Located in northern Lazio, the gardens of Bomarzo were never meant to delight with a lighthearted hand. Rather, the often grotesque elements of "Sacro Bosco" were imagined to spur a somewhat morbid, wholly surreal sense of awe. So much so that in order to realize the full effect of the park's tortured beauty, one must take a dip into the mind of its creator.

The Mind Behind the Gardens

Pier Francisco Orsini, commonly known as Vicino Orsini, was a Renaissance-era patron of the arts, a soldier and a man who wore the emotional scars of war's brutality like a heavy cloak upon his privileged shoulders. After returning from battle and following his father's death, Orsini inherited the Duchy of Bomarzo - in no small part through the influential political intercession of Alessandro Farnese, family friend and the future Pope Paul III.

Shortly after obtaining the Duchy and following his subsequent marriage to first wife, Giuliana (née Farnese), Orsini began conceptualizing a plan to create a garden unlike any other. A garden where rolling lawns would collide with jagged stone, where jolting surprises would hide around each corner and where behemoth monsters would lay in wait under the shade of wild oaks. Over the next thirty years, the concept was to become an exquisite - albeit wildly esoteric - example of 16th century Mannerist-style landscape architecture designed by Pirro Ligorio. Indeed, one of the myriad mysteries surrounding Bomarzo is how Orsini managed to entice Ligorio, an architectural genius credited with the completion of the Cathedral of St. Peter following the death of Michelangelo and with the creation of Villa d Este in Tivoli, to agree to bring his disturbing and seemingly haunted dreams to life.

The Gardens as Token of Love

It is said that Orsini dreamt the park in a fantastic effort to capture the devotion of Giuliana. A great beauty in her own right, Orsini's wife was the granddaughter of 'Giulia la Bella', the so-called 'Venus of the Vatican' made famous by her seduction of Pope Alexander VI in the late 1400s. Alas, Giuliana was never to see her husbands folly come to fruition. The noblewoman for whom the monsters danced died before the gardens could be completed, leaving a grief-stricken Orsini to continue alone what would now serve as a macabre memorial to lost love. While Orsini later remarried, his 'Sacro Bosco' remained a darkly sardonic homage to Giuliana.

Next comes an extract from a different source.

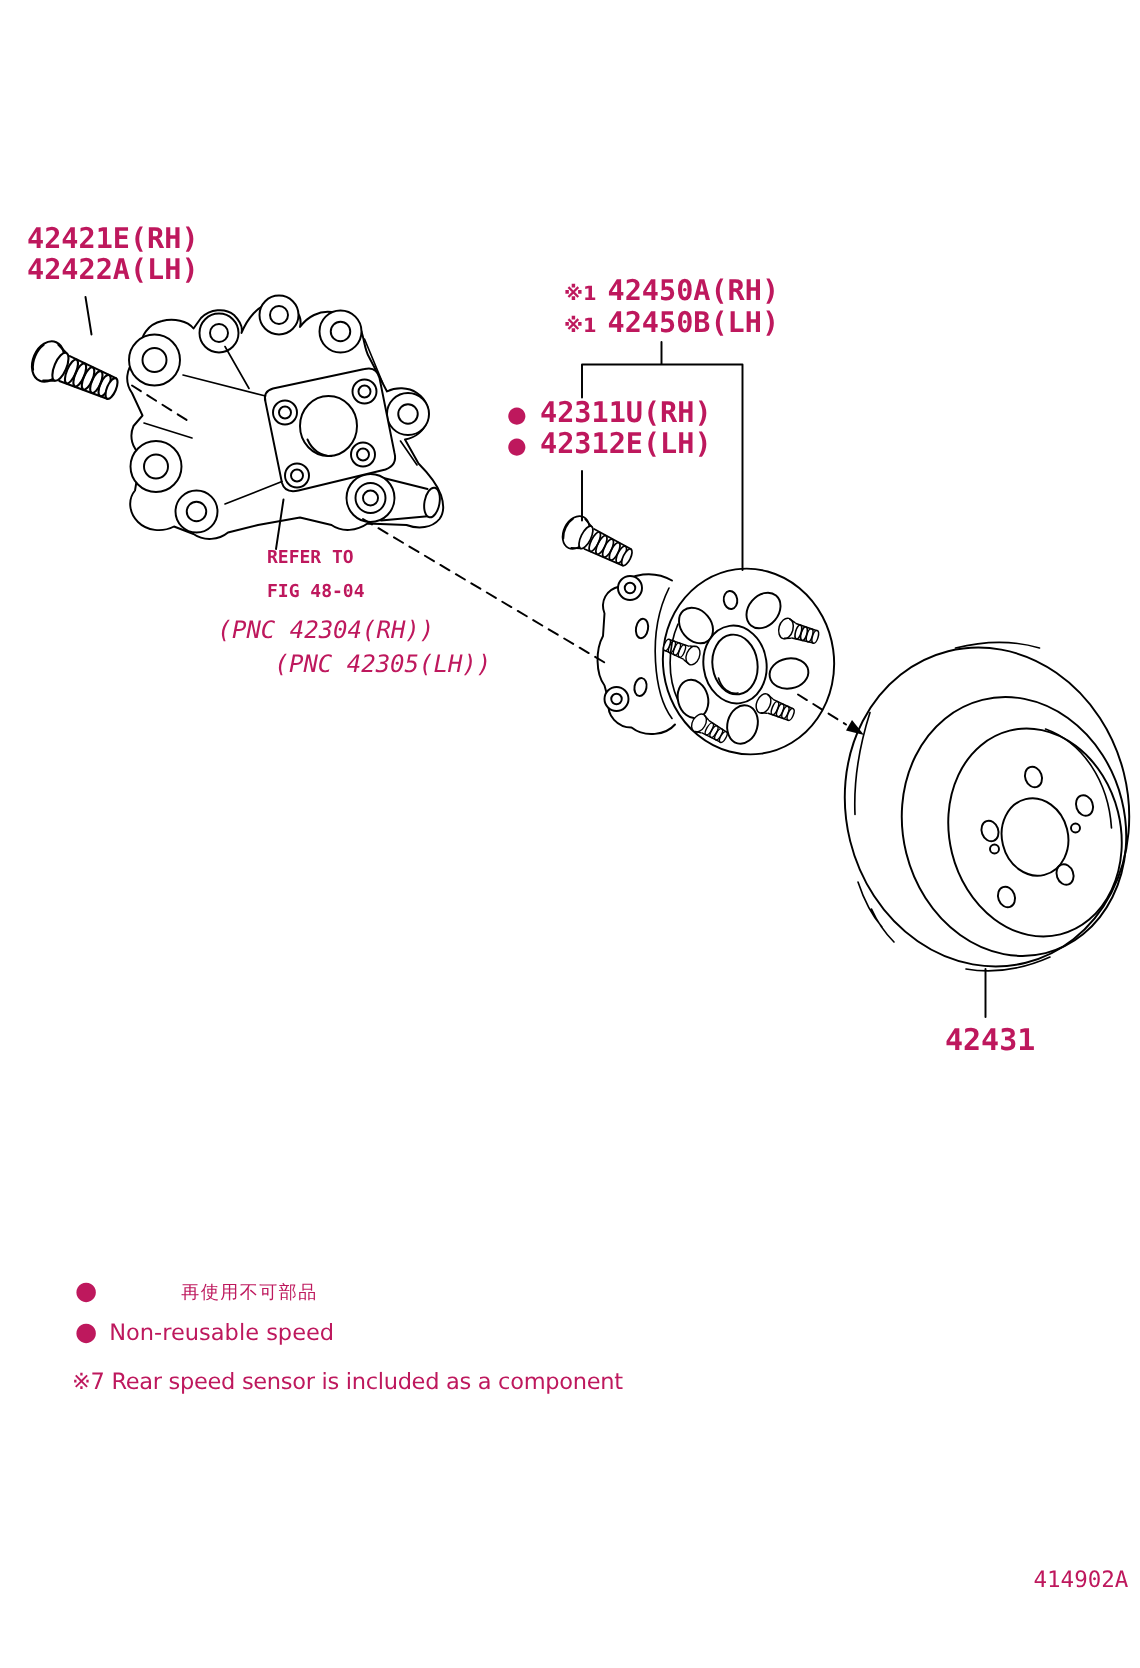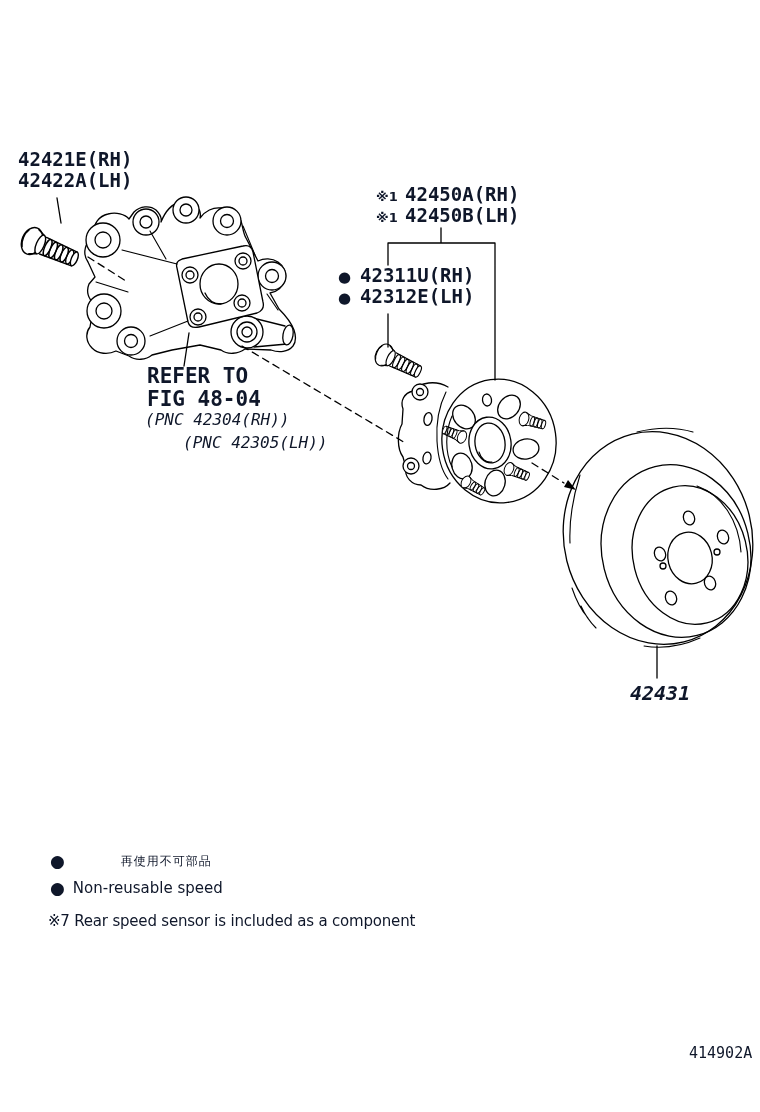"42421E(RH)" #canvas { color: #0f172a -> #be185d }
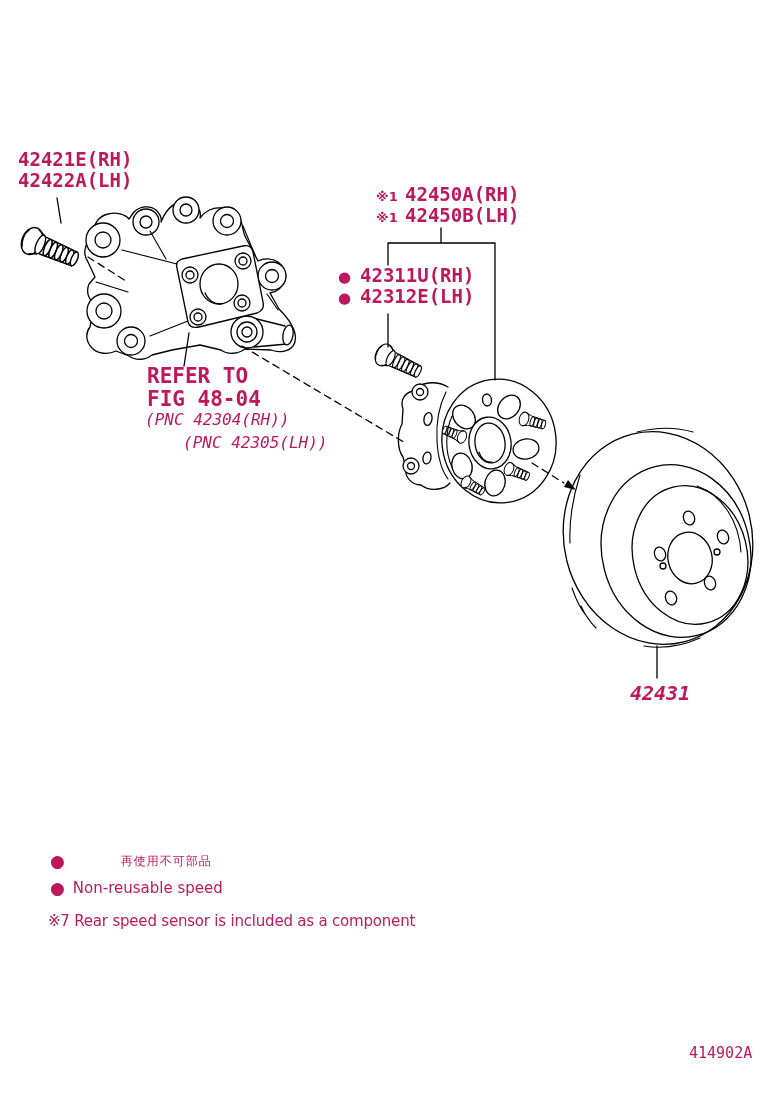"REFER TO" .refer-bold { font-size: 21px -> 12px; margin-left: none -> 31px }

The Rediscovery of the Gardens

For centuries after his own death, Orsini's gardens at Bomarzo remained nearly obscure and anonymous. In the 1930's, the gardens and its monsters slowly began to rise from their slumber of indistinctness, luring artists and historians to visit the monuments and wonder over their meanings. A favorite haunt of Salvador Dali who was so (predictably, one could argue) taken with the macabre wonderland, it is said to have inspired his creation of The Temptation of St. Anthony in 1946. In 1954, the gardens were taken over by the Bettini family who continue to oversee the property.

Today, the family has opened the Park of Monsters to the public. Difficult to reach via public transportation and with hours tending to be somewhat subjective at best, Bomarzo is still relatively unknown and unseen in its demense about forty minutes outside of Orvieto.

The Experience of the Gardens

Tu ch'entri qua con mente parte a parte et dimmi poi se tante meraviglie sien fatte per inganno o pur per arte. - Vicino Orsini

Translated as "You who enter here put your mind to it part by part and tell me if some many marvels were made by deceit or by design", the inscription found near the entrance to the park indeed underscores the difficulty guests may have in ascertaining between deceit and design when discovering Bomarzo. For those infatuated by art and architecture, smitten by romance, romanced by history or simply enamored by oddities there are few destinations in Europe quite as beguiling. It is an enigma destined to be a point of aesthetic conjecture. It is meant to experience, to make one's own. The impact and lasting memories created by experiencing the gardens have a way of pleasantly haunting one's dreams... after all, it's not every day one has the opportunity to visit with monsters.